* Set task 1
Transcribe the part of the meeting notes from "1. Which is" to "the smaMT text?".
* Set task 2
Render the records as a numbered list, from their first line through the line containing "text_box N [1064, 508, 1131, 580]", leaving out blank lines.

* Selected text
* Start *

130812

Contents:

Agenda
Evaluation
Plan, overall principles
Analysis
Linguistic issues
Generation

sme-sma-mt meeting 12.8.2013

Francis, Lene, Trond.

Agenda

Evaluation
Plan, overall principles
Analysis
Linguistic transfer issues
- Px
- Inflected forms
- Numerals
- Lexical selection
- Px
- ...
Generation

Evaluation

The abstract and hence the plan:

Show sme2sma as a pilot, that it is feasible. Choose a narrow domain.

Evaluation procedure

Send text pairs to sma translators: sme2sma and nob. (the sme2sma text perhaps enriched with missing words)
1. Which is quicker: editing sma MT vs translating from scratch
2. Method: giving two texts: one to translate and one to edit Two texts to three translators: one nob-only, one nob + smaMT
Questions:
1. Time the task
2. Answer question: How did you like the smaMT text?

* End *

* Listing
* Start *

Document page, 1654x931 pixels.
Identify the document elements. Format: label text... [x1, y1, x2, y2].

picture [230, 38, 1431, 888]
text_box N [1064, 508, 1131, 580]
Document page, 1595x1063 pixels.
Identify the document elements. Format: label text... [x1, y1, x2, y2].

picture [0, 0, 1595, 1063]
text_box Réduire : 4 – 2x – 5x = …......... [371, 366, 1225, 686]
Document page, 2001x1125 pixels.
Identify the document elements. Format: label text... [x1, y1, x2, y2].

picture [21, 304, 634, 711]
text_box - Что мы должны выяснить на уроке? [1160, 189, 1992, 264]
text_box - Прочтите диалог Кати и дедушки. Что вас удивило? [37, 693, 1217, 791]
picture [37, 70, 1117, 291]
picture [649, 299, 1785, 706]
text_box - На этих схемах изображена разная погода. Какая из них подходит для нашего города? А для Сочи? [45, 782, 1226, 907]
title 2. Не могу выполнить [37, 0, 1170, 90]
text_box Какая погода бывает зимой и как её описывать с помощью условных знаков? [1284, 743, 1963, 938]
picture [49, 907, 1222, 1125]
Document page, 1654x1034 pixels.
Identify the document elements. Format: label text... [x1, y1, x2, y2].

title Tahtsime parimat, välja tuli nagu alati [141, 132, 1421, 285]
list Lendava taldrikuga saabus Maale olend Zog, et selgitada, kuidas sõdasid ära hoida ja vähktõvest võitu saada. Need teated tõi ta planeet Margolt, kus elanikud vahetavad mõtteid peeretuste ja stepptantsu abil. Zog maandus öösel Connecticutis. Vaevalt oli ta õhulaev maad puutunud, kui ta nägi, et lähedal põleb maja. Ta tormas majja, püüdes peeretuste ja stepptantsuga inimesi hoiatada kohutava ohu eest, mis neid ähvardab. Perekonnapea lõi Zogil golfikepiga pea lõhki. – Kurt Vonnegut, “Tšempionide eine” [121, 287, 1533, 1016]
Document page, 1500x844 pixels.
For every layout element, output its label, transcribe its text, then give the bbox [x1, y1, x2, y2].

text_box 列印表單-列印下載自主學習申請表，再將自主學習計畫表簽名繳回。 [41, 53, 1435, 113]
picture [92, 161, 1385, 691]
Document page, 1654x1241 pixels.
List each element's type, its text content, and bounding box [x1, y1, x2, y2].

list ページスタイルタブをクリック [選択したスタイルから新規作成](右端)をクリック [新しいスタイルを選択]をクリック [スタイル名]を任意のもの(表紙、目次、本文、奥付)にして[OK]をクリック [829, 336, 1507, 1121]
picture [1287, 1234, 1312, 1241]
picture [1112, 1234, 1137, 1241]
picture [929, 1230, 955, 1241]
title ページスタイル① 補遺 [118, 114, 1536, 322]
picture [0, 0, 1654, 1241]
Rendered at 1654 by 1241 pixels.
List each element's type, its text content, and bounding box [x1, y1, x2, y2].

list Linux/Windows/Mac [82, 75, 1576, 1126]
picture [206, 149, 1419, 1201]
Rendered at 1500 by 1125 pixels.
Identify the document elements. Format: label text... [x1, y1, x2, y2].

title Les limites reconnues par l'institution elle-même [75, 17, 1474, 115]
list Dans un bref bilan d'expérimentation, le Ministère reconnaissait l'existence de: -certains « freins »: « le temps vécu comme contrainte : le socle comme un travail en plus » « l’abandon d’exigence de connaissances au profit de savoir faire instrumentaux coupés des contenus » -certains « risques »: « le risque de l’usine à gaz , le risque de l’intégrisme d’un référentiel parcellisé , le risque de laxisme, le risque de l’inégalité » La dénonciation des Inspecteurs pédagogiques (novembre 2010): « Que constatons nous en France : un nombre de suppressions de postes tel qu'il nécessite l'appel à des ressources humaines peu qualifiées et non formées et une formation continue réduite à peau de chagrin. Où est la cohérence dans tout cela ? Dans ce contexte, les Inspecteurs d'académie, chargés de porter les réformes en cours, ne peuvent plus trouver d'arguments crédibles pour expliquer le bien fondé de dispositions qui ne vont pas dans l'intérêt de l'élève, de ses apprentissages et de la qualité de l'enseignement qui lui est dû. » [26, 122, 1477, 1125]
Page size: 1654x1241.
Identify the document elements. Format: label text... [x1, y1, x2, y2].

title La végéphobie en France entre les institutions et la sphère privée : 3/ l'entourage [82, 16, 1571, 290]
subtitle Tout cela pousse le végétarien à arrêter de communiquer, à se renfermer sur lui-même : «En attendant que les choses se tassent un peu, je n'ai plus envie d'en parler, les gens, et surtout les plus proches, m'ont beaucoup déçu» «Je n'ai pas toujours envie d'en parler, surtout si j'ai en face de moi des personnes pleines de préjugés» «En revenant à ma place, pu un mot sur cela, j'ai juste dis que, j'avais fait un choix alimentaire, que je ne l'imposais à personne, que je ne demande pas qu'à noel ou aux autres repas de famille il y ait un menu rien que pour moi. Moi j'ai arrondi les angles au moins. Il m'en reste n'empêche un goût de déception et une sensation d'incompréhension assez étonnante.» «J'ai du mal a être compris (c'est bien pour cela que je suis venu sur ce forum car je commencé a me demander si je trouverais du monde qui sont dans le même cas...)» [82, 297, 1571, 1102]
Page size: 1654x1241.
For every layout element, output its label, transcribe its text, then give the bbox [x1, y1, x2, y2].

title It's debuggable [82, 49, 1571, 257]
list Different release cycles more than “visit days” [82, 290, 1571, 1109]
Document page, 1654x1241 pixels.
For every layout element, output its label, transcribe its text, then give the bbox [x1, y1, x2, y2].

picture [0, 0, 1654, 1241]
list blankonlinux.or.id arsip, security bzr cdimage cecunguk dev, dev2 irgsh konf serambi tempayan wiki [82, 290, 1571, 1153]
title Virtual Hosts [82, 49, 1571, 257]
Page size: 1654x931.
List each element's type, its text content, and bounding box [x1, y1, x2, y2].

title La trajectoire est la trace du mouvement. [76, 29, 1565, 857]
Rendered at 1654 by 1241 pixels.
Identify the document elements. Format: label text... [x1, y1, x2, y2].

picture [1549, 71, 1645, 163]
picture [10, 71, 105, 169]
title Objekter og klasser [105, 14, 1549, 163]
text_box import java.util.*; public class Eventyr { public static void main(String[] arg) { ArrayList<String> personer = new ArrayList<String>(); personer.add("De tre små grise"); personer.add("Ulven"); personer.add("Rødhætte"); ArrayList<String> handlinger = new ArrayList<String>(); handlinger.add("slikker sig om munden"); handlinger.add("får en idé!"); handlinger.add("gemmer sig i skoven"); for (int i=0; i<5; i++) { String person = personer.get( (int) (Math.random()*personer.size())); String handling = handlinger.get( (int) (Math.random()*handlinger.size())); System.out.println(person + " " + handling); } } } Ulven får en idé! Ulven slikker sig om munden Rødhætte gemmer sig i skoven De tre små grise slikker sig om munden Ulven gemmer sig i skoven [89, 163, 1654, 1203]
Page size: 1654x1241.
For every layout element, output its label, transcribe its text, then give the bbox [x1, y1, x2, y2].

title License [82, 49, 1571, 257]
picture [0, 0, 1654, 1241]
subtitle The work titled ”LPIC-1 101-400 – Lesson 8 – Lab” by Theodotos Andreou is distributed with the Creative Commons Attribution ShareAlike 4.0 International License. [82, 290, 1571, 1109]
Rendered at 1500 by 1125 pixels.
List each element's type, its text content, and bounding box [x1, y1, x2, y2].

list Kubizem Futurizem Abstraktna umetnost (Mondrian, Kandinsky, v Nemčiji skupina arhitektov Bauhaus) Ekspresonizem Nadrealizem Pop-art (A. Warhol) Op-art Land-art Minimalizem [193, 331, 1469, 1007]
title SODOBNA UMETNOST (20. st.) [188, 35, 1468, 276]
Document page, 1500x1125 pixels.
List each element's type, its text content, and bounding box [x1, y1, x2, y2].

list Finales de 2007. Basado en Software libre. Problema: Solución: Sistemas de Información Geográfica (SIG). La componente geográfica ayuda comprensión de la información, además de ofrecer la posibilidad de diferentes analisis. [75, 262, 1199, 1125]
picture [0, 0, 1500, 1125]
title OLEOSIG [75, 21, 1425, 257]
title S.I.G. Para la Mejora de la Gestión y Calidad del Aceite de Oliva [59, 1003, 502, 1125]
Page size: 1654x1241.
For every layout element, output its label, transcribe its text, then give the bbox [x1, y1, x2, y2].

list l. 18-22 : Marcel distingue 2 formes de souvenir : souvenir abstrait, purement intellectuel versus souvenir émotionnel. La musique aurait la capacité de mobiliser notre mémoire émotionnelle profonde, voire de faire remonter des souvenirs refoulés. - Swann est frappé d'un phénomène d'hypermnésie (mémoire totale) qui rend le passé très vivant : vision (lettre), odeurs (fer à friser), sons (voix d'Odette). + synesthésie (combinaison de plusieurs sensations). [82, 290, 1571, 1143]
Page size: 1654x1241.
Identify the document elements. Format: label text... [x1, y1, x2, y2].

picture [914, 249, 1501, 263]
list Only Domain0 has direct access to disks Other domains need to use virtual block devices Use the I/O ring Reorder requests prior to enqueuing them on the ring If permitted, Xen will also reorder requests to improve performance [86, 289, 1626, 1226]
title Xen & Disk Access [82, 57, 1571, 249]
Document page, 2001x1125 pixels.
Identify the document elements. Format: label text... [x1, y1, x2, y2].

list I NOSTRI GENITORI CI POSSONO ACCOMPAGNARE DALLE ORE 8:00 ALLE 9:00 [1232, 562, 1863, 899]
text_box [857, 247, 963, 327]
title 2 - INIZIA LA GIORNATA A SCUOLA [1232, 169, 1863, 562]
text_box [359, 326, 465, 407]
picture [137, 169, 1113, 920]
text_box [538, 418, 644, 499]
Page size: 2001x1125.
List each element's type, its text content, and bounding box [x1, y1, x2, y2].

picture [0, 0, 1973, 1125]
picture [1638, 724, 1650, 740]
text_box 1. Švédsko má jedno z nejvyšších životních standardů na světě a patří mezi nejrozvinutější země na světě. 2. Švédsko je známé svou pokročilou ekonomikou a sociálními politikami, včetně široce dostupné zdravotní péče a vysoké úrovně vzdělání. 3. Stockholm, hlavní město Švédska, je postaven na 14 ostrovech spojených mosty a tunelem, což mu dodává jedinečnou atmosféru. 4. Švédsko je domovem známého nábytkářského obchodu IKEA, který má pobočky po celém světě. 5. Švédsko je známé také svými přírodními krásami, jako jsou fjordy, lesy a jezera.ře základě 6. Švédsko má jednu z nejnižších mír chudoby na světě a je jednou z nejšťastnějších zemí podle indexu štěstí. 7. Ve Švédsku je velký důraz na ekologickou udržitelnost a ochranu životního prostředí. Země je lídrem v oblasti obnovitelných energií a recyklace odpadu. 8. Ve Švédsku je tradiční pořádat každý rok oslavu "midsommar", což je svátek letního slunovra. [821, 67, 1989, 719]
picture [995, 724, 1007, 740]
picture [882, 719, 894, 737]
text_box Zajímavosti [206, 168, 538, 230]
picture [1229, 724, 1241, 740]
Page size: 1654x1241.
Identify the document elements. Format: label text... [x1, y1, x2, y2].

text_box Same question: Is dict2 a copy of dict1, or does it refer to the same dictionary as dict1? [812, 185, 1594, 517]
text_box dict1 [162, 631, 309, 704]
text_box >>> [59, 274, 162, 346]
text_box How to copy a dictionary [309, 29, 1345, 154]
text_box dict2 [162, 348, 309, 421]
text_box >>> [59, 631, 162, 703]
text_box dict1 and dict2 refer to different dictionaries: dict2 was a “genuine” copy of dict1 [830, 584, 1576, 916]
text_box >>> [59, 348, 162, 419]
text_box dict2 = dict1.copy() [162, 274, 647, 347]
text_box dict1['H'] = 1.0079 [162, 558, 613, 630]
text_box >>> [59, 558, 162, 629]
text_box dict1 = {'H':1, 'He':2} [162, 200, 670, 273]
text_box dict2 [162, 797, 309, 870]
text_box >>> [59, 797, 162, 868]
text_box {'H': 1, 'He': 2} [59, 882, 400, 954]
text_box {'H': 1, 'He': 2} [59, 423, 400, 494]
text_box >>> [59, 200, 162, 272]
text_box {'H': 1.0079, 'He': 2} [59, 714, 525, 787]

* End *

* Worked solution 1
1. Which is quicker: editing sma MT vs translating from scratch
2. Method: giving two texts: one to translate and one to edit Two texts to three translators: one nob-only, one nob + smaMT
Questions:
1. Time the task
2. Answer question: How did you like the smaMT text?

* Worked solution 2
1. Document page, 1654x931 pixels.
2. Identify the document elements. Format: label text... [x1, y1, x2, y2].
3. picture [230, 38, 1431, 888]
4. text_box N [1064, 508, 1131, 580]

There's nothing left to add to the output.